In a world of endless scrolling, attention is scarce. But a memorable in-person experience—something you can taste, touch, feel, or share—cuts through the noise.
The BNPL Dilemma (that’s Buy Now Pay Later)
Buy now, pay later usage is skyrocketing among recent graduates, with some payment processors reporting usage near the 45% mark. This is another indicator of the “wealth poor, income okay” generation. Debt aversion pushes them away from traditional credit cards, while BNPL feels transparent and convenient.
The question is what happens next.
BNPL companies have improved their risk models, but the structural tension remains: a generation spending on experiences without building assets has limited safety nets. Whether this turns into a macro problem remains unclear, but the trend deserves attention from brands, banks, and policymakers alike.
The New AI Monetization Landscape
As AI use cases expand, so do monetization strategies. Consumers will pay directly (via premium plans) or indirectly (via sponsored results, affiliate pathways, and AI-enabled shopping). But unlike traditional digital advertising, the influence path will be conversational rather than visual.
Brands must feed accurate data into AI models, rethink attribution, and develop new measures of visibility that go beyond clicks and impressions.
The next era of marketing isn’t about reach—it’s about relevance inside personalized AI conversations that consumers see as trusted.
What Leaders Should Take Away
When I asked Chee-Read what I overlooked, she made an important point: sometimes the predictions that feel surprising on the surface make the most sense once you understand the cultural shifts behind them. AI glasses may sound like a 2014 idea, but in 2026 the timing is right—technology, consumer desire, and brand investment are finally aligned.

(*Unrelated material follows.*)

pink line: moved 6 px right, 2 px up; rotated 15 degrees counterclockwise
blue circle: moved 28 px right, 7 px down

Chatterjee added that we covered the big themes but hinted at a broader truth: this is an era of contradictions. Consumers are lonely but connection-seeking. They want offline experiences and digital convenience. They embrace AI while fearing its impact. They’re spending freely and feeling anxious.
Brands that win in this environment will be those that embrace the contradictions rather than fight them. They’ll design experiences that feel human, even when powered by AI. They’ll create value in the real world, not just on screens. And they’ll recognize that consumers aren’t looking for products—they’re looking for meaning.
That’s the great consumer reboot of 2026.